WHAT THE TASK REQUIRES: Look below for the line holding "desk organizer: none" and the line holding "framed print: none [123,153,183,225]". Repeat those two and everything between, exactly.

THE INPUT:
_ _ _
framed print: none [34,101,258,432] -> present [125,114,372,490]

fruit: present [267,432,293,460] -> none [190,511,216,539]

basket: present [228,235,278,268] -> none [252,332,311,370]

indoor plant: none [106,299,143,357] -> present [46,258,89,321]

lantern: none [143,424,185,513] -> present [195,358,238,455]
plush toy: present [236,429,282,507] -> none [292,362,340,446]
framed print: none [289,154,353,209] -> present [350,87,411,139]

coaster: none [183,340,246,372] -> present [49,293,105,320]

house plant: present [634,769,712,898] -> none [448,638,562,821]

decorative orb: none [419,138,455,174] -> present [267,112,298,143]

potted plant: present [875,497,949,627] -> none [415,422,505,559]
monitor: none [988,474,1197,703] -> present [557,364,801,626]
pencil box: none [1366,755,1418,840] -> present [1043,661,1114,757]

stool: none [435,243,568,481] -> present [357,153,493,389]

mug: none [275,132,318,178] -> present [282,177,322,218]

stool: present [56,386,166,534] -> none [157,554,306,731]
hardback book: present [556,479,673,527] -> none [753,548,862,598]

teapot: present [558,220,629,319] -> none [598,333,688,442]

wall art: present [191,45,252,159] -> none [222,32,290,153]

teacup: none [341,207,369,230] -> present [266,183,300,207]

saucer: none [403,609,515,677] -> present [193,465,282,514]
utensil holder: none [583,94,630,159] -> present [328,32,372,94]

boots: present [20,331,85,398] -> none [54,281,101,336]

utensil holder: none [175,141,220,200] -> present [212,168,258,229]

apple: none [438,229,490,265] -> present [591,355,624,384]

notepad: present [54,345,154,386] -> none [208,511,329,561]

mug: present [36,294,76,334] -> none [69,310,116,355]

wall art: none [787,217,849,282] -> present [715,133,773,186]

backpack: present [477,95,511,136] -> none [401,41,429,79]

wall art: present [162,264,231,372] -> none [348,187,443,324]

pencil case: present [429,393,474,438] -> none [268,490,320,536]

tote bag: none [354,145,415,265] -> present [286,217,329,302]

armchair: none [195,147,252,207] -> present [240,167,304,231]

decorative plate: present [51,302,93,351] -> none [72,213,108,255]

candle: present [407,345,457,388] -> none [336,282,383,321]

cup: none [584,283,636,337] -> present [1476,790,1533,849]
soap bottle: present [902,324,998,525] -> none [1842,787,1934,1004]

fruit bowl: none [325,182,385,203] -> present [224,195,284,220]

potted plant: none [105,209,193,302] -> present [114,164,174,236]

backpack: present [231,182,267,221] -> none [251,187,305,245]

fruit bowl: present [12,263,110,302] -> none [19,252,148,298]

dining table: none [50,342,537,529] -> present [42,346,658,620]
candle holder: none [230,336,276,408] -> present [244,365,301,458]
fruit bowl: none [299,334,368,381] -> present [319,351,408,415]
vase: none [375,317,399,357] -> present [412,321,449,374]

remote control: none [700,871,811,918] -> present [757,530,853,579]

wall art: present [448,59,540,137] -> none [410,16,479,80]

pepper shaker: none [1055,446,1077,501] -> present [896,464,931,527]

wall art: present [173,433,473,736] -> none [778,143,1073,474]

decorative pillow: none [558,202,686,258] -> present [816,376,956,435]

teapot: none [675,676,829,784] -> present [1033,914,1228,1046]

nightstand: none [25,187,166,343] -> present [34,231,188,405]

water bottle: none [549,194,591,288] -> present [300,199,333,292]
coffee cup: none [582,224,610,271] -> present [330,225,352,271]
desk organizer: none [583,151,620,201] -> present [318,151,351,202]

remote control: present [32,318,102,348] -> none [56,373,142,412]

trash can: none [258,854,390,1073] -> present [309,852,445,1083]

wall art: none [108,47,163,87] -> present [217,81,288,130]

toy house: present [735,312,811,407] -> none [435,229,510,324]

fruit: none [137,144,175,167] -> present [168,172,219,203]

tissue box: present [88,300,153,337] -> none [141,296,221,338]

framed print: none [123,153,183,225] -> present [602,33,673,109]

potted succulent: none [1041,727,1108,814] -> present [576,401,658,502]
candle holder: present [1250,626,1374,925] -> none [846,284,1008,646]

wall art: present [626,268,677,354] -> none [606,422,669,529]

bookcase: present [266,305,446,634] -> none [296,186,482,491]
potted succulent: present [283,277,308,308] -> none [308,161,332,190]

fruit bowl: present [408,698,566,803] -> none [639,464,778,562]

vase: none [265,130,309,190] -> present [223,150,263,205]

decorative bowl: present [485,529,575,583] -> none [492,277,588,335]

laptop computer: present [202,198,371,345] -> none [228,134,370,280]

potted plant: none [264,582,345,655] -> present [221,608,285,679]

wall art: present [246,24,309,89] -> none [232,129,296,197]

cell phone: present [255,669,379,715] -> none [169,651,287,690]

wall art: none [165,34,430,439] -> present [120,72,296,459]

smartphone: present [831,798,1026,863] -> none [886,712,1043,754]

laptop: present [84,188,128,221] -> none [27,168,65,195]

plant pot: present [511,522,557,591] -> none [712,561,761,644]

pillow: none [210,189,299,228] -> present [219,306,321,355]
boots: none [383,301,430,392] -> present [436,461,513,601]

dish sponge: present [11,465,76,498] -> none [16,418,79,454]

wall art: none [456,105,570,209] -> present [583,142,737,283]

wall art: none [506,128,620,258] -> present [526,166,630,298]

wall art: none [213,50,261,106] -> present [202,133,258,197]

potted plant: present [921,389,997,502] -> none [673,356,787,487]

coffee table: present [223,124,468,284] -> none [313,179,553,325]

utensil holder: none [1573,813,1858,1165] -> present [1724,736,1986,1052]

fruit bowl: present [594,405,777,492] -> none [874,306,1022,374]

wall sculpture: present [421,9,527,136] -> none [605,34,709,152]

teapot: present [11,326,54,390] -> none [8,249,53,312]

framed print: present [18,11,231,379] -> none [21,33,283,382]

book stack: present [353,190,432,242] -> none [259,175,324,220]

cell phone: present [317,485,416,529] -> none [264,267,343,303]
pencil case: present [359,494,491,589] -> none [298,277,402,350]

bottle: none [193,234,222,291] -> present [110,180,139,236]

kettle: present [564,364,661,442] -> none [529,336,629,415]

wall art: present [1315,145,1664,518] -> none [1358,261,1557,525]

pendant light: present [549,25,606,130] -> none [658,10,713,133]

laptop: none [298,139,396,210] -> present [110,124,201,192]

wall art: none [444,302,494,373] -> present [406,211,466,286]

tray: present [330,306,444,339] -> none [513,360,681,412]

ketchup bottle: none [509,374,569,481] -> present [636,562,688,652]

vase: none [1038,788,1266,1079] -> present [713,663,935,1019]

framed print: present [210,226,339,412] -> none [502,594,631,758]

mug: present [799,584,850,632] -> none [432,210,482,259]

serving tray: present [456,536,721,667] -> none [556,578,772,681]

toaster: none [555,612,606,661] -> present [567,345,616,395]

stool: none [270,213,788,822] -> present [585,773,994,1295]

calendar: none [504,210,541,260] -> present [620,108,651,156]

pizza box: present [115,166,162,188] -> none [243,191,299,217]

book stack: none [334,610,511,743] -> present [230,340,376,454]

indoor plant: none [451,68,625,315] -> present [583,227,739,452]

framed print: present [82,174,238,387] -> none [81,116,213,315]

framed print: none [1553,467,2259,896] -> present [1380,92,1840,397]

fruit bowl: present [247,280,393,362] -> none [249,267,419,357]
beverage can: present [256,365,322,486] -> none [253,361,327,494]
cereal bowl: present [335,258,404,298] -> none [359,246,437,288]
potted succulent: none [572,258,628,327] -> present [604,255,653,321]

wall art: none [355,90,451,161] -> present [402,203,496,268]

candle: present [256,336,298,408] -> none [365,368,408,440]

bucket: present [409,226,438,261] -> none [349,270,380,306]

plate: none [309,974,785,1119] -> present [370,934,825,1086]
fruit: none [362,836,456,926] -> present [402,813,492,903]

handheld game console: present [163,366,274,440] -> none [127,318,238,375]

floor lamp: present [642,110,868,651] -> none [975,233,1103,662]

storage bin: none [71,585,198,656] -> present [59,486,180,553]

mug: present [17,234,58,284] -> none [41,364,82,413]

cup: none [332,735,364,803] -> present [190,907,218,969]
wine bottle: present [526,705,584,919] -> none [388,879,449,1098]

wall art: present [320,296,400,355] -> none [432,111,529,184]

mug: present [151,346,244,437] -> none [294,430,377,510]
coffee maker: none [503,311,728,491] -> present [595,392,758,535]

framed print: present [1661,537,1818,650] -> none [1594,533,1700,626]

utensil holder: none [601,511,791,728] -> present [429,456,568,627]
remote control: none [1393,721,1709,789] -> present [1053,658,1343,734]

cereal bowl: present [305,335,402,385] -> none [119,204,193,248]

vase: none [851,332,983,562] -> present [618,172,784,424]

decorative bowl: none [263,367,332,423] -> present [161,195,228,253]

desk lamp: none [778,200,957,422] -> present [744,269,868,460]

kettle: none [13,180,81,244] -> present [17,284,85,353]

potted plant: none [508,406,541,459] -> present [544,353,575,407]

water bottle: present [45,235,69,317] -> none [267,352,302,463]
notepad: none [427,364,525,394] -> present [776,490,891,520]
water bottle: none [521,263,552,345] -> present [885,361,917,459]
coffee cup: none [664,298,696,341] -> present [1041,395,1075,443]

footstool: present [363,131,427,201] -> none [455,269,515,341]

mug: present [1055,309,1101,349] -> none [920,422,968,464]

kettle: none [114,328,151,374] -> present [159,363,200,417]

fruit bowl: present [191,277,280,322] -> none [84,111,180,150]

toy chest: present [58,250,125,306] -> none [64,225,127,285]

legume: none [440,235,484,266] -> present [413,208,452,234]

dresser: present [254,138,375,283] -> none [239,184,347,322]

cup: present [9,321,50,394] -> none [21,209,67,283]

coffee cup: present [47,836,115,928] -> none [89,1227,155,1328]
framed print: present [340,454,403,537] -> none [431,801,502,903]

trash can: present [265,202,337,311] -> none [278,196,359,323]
_ _ _
RESULT FOR THIS EXERCISE:
desk organizer: none [583,151,620,201] -> present [318,151,351,202]

remote control: present [32,318,102,348] -> none [56,373,142,412]

trash can: none [258,854,390,1073] -> present [309,852,445,1083]

wall art: none [108,47,163,87] -> present [217,81,288,130]

toy house: present [735,312,811,407] -> none [435,229,510,324]

fruit: none [137,144,175,167] -> present [168,172,219,203]

tissue box: present [88,300,153,337] -> none [141,296,221,338]

framed print: none [123,153,183,225] -> present [602,33,673,109]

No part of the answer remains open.